In the listing, some lines may hold the string "temps"; report how many do, as a bare number.

### SOURCE RECORDS
· · · ·

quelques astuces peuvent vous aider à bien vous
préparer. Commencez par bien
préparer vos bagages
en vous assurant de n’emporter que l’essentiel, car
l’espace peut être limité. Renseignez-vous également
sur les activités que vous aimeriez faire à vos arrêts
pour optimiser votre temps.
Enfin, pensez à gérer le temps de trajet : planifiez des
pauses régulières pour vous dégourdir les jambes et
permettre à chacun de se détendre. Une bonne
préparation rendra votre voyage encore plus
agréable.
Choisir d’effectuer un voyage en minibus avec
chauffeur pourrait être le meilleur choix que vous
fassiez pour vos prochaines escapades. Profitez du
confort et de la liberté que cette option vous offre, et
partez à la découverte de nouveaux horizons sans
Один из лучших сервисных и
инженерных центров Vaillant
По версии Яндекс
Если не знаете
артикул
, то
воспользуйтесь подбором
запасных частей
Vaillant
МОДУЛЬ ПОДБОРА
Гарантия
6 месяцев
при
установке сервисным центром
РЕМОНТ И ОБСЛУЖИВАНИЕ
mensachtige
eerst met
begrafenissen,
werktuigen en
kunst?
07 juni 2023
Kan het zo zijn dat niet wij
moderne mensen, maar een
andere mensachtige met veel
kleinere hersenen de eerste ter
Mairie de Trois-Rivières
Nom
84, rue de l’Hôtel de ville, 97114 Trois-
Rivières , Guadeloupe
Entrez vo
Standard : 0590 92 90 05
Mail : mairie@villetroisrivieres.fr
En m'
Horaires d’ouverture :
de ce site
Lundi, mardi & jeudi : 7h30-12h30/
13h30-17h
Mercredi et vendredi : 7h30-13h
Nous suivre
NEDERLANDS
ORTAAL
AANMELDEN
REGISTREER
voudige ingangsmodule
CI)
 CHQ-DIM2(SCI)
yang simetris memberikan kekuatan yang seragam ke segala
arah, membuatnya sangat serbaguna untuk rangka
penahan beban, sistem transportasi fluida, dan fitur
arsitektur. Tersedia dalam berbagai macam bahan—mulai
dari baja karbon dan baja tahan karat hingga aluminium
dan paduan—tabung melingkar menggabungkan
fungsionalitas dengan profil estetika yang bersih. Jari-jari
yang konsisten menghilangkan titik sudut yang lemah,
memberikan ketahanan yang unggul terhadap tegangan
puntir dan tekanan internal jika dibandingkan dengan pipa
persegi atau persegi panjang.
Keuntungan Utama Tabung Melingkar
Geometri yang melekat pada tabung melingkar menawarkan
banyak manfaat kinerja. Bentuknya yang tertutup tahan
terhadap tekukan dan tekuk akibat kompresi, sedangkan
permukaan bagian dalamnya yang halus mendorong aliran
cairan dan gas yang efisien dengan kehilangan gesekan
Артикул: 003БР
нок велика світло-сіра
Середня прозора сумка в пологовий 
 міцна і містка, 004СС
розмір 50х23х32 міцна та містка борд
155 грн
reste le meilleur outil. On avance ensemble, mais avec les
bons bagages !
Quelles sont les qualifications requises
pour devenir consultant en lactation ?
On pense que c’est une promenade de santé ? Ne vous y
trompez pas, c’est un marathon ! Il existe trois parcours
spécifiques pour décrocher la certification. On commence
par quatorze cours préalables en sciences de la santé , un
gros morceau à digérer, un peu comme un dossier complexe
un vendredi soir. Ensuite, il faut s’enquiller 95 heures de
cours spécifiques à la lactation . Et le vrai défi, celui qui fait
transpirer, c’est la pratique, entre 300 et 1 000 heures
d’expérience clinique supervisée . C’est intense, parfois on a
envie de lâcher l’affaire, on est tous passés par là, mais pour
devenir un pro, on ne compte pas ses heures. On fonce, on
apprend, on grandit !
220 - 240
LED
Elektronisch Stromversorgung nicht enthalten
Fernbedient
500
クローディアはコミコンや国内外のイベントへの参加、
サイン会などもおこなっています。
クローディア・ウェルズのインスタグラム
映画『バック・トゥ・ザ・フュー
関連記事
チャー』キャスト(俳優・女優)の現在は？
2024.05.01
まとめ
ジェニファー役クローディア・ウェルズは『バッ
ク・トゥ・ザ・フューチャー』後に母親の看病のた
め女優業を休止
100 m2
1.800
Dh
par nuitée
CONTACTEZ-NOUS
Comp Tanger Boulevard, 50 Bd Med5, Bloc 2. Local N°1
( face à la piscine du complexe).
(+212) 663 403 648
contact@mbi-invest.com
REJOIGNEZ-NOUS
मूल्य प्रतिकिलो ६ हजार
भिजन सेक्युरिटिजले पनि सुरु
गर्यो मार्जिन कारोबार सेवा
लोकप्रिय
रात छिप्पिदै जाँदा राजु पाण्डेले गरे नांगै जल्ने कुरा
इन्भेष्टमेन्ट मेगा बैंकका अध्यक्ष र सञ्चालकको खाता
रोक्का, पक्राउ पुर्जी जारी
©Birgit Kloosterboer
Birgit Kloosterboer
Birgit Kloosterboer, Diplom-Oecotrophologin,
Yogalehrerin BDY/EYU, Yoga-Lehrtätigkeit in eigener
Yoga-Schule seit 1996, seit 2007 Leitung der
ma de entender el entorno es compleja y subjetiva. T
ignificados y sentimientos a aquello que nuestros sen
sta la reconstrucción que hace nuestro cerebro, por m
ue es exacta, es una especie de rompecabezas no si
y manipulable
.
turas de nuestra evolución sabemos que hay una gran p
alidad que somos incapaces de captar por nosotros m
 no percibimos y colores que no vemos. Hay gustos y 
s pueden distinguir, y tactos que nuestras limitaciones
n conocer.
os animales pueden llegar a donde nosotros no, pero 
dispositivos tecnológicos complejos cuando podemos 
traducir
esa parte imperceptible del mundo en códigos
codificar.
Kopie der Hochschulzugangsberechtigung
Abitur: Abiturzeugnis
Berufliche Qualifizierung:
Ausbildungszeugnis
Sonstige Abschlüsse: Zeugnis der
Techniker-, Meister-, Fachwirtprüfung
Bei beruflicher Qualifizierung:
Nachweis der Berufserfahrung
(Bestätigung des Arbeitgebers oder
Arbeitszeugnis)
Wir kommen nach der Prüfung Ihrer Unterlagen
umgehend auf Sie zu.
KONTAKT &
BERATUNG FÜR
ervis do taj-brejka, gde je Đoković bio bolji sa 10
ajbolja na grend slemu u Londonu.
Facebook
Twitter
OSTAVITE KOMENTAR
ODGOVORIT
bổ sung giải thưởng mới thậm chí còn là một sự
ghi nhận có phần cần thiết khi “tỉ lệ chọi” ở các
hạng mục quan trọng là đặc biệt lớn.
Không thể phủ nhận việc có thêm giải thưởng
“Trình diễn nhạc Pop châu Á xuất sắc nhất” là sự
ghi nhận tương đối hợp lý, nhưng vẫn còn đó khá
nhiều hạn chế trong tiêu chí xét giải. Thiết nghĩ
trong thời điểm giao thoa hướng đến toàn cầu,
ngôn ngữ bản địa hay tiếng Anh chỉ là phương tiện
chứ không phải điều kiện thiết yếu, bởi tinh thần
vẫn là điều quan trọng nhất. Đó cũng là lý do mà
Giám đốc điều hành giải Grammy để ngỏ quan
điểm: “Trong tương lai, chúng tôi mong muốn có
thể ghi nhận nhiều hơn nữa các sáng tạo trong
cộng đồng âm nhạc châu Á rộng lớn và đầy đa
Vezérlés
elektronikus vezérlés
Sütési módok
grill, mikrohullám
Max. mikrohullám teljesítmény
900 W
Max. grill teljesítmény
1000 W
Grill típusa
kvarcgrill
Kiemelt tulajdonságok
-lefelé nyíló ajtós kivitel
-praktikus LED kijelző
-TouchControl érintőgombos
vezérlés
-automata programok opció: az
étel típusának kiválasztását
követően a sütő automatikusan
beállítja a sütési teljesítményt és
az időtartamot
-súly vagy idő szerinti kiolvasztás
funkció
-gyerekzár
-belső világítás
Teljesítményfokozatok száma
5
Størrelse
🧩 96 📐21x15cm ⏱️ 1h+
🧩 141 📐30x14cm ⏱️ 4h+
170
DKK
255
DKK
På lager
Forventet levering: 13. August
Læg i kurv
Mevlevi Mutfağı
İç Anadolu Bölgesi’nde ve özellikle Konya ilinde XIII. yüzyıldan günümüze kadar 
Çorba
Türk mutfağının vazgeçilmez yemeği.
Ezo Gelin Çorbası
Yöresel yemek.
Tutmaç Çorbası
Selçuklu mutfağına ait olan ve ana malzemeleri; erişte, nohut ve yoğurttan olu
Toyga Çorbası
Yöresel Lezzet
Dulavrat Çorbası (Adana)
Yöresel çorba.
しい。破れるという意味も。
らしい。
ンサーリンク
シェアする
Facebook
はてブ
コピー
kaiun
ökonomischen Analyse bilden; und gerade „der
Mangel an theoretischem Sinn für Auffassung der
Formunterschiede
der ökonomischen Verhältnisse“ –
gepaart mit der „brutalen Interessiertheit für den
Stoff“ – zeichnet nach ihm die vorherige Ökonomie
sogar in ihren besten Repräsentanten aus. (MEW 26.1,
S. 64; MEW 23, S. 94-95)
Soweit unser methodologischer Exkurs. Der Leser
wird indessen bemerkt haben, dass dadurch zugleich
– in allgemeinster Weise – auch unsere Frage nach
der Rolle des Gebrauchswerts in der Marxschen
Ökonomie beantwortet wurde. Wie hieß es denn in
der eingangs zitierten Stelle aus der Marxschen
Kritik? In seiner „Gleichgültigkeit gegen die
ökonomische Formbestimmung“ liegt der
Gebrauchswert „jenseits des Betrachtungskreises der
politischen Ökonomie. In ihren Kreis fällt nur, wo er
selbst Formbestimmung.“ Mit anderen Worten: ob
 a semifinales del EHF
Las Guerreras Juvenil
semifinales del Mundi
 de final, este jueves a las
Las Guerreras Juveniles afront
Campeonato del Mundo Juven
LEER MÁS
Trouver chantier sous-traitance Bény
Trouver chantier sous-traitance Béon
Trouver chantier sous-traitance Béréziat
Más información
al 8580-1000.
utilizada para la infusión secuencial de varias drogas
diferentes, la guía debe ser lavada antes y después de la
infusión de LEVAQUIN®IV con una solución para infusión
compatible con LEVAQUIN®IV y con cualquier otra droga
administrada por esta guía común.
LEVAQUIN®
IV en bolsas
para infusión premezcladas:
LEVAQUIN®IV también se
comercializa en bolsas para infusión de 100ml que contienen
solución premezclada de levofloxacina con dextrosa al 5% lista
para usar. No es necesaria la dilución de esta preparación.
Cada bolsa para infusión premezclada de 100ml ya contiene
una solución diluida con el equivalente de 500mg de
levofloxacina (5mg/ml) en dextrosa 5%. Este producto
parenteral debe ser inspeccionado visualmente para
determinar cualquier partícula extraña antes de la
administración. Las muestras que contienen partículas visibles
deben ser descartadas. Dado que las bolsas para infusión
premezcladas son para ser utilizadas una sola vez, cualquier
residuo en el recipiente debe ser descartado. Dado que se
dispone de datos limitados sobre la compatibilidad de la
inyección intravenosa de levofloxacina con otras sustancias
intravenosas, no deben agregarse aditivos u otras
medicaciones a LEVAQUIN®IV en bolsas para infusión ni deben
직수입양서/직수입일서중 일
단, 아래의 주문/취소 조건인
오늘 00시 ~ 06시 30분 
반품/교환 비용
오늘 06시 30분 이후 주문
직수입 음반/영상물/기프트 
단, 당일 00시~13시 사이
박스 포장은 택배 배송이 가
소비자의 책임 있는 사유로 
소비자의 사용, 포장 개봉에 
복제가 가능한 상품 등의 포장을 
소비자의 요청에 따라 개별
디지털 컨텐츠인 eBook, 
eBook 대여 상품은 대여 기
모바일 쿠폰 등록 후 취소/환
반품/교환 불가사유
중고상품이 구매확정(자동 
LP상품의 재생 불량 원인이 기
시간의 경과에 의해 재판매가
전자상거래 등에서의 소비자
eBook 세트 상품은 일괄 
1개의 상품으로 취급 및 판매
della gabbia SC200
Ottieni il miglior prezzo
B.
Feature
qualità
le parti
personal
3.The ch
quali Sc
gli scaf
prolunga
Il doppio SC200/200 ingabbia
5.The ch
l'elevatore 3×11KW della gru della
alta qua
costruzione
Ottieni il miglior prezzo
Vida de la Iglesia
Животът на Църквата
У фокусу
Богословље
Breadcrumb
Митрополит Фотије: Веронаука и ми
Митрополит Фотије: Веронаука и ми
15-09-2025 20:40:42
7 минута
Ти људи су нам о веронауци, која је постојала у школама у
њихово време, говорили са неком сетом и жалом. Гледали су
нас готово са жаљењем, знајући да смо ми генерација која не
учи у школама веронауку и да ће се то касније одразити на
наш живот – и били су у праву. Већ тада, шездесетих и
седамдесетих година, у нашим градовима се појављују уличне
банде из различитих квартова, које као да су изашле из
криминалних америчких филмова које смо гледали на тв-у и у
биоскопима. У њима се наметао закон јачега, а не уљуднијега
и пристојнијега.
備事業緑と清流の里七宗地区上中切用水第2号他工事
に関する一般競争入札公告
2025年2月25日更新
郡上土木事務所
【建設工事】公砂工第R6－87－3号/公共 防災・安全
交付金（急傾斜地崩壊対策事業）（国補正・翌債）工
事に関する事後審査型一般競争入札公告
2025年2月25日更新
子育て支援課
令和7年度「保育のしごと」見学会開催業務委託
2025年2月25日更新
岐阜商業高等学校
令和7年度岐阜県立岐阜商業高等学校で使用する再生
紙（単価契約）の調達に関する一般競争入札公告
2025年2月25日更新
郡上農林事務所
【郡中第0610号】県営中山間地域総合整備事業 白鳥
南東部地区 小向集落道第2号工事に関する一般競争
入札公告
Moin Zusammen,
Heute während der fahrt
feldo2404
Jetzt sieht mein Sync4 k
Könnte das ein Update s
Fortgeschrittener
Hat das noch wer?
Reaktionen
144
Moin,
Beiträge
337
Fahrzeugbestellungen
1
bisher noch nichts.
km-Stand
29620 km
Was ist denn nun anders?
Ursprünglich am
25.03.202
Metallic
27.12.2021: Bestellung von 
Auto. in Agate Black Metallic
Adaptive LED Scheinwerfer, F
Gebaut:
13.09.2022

· · · ·

### RESULT OF THIS EXERCISE
2